音楽や映像、もしかしたら本というものも、データ化できるものは、便宜上「お金を払いさえすれば誰もがすべて所有できるもの」になるかもしれません。それで何もかも手に入れた気分かというと、実はそうでもありません。わたしが加入しているスポーツのストリーミングサービスは、1週間で配信した試合を消去します。安く何でも見せる代わりに、こちらの都合を尊重しろということなのかもしれません。
反対に、所有はできないけれども消えないものがあります。わたしにとっては、それは日本の景色です。小説の取材を通じて、この数年でわたしは日本のいろいろなところに以前より気軽に出かけられるようになりました。もっとも好きなのは、特急「しなの」の車窓の景色です。壮大な山々と、大きな岩の間を流れる荒々しい渓流を眺めていると、このまま時間が止まってしまわないかと思います。
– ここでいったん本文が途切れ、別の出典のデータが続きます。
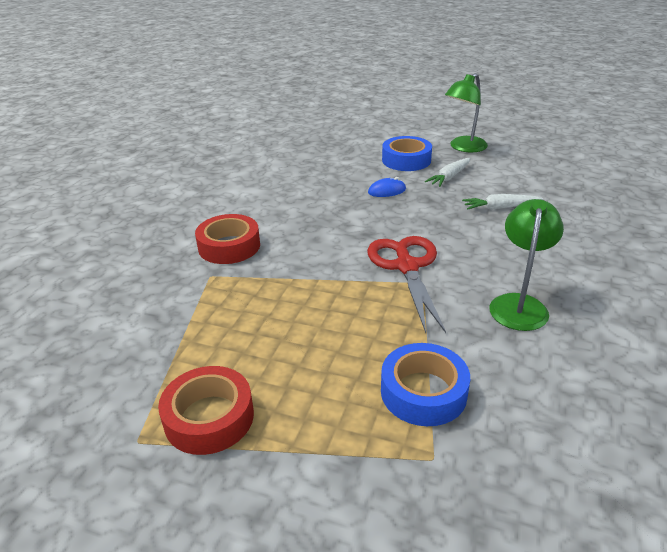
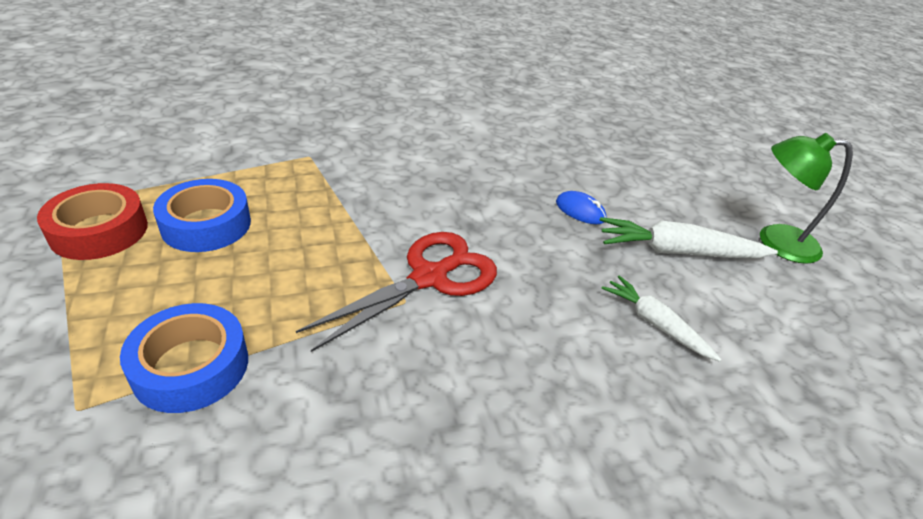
camera: 50 degrees right, 5 degrees up
(229, 246) = (366, 148): red tape -> none
(406, 160) = (672, 203): blue tape -> blue tape (206, 224)
(449, 177) = (677, 252): white carrot -> white carrot, size x1.54
(519, 304) = (425, 410): green lamp -> none

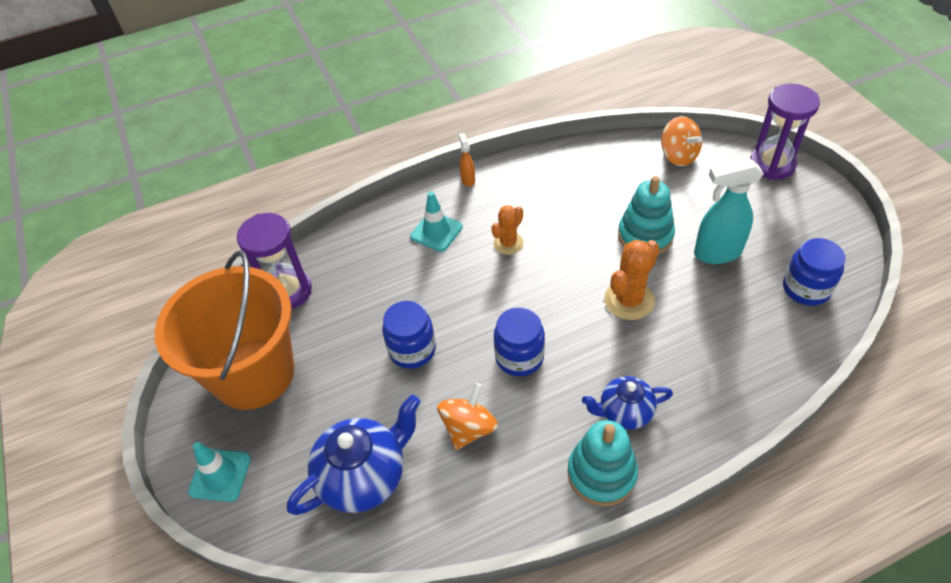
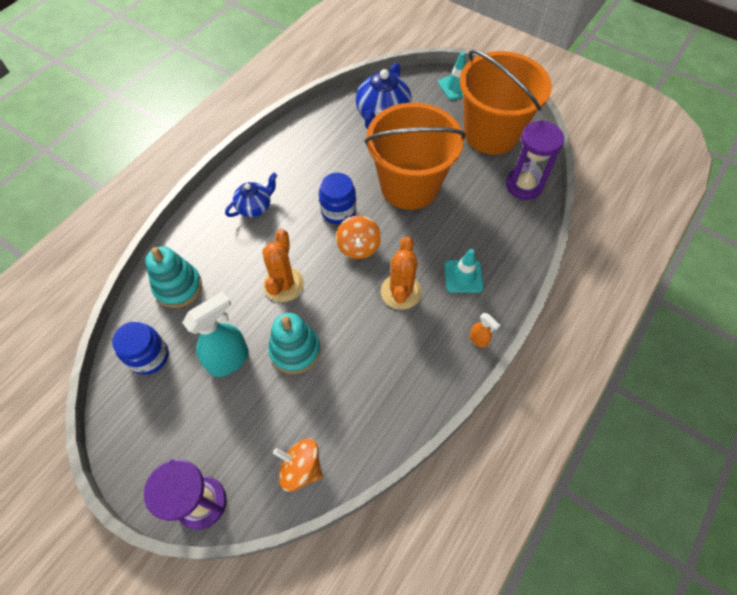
camera: 145 degrees right, 10 degrees up
(412, 350) = (409, 186): blue jar -> orange bucket
(469, 428) = (343, 160): orange spinning top -> orange spinning top (358, 247)
(508, 243) = (401, 292): orange cactus -> orange cactus, size x1.54
(601, 474) = (254, 170): turquoise stacking toy -> turquoise stacking toy (178, 287)

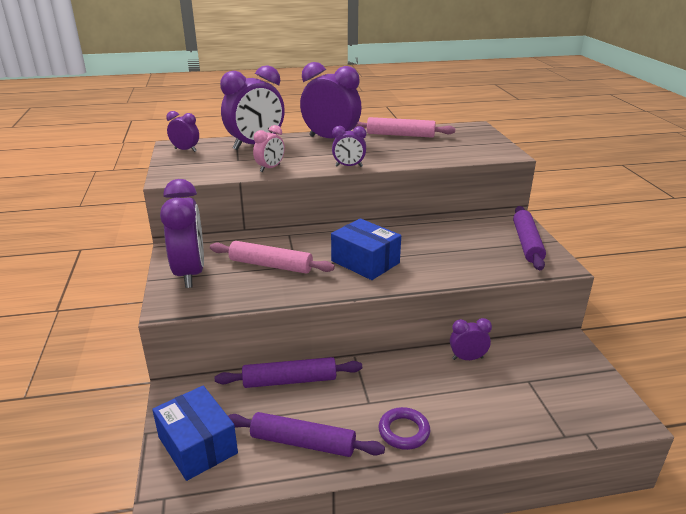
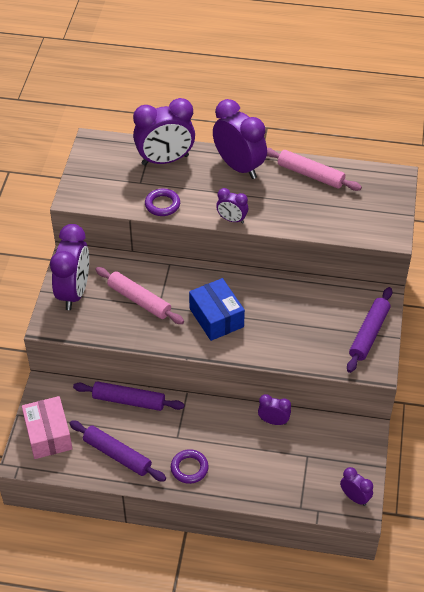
camera: 20 degrees right, 20 degrees up
(185, 150) = (100, 153): purple clock -> purple clock (354, 497)
(197, 445) = (48, 435): blue box -> pink box
(270, 168) = (162, 205): pink clock -> purple ring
他にも、瀬戸大橋を渡る特急「南風」から見た瀬戸内海の景色、鹿児島市内の沿岸部から見える桜島の景色など、所有は不可能だけれども誰もに開かれているすばらしい景色があるということを、わたしはこの数年で知りました。
所有の喜びを味わい尽くした後の倦怠と退屈、というものを、わたしは日本の人たちに感じることがあります。でも本当にそこが到達点なのでしょうか。所有できないもの、所有の先にあるものはまだ日本にはいくらでもあると思います。多く持つことを目指してもがく時代が一段落したのなら、こんなに多くを持ったのに何を持たなかったかを思い出して謙虚になる時期が来たのではないかとわたしは思います。

◉つむら・きくこ
1978年大阪府生まれ。大谷大文学部国際文化学科卒。2005年『マンイーター』(「君は永遠にそいつらより若い」に改題)で太宰治賞を受賞しデビュー。09年『ポトスライムの舟』で第140回芥川賞受賞。『ミュージック・ブレス・ユー!!』(第30回野間文芸新人賞)『ワーカーズ・ダイジェスト』(第28回織田作之助賞)『給水塔と亀』(第39回川端康成賞)など受賞多数。